Let me specifically refer to something the Liberals do not want to talk about in the House. Let us look at the 12 point agreement that was signed by the government in 1996. We all heard the former Minister of Health, the member from North Bay, say that she was being pressured into signing the agreement between Alberta and the federal government which further advanced the agenda on private clinics and she refused. She had the courage to stand up against the likes of Albertan politicians who were determined to open up our public system to private forces.
I had hoped that we would have the same kind of courage from the present Minister of Health. What did we get instead? Nothing. He is doing nothing but making broad rhetorical statements and getting into hot water with Ralph Klein who is throwing insults his way. He is not standing up with anything concrete. If he is going to be insulted for doing nothing, he might as well be insulted for doing something.

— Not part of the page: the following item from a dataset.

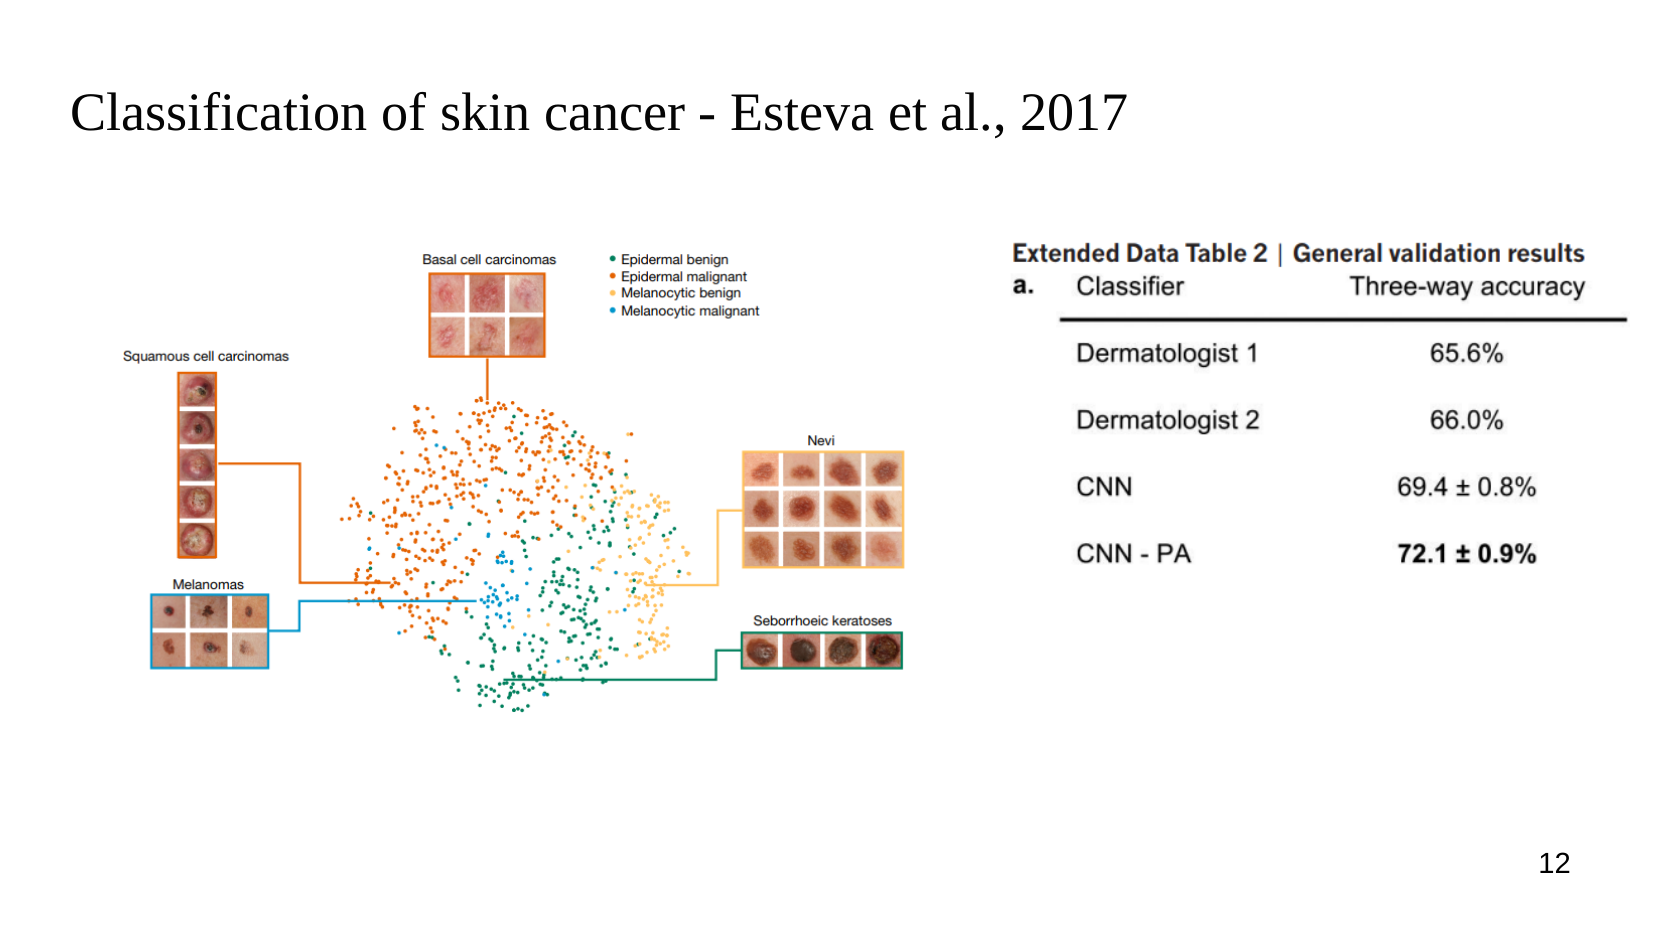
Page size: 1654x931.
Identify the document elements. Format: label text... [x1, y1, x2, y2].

title Classification of skin cancer - Esteva et al., 2017 [70, 35, 1595, 189]
picture [992, 224, 1630, 608]
picture [94, 236, 925, 721]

We are trying to get the Minister of Health to take a position on Bill 11. Why stall? Why neglect? As I said earlier, why do Canadians have to go to bed one more night without knowing whether their government will take action on Bill 11, and without knowing whether their treasured public health care system will be there for them and their families in the future? Why will the government not act today? The crisis is upon us. We are at a watershed in the history of this country. Let us go forward.
As I have said to the Minister of Health, act today, do not delay and stand up for our most treasured national medicare program that has served this country so well.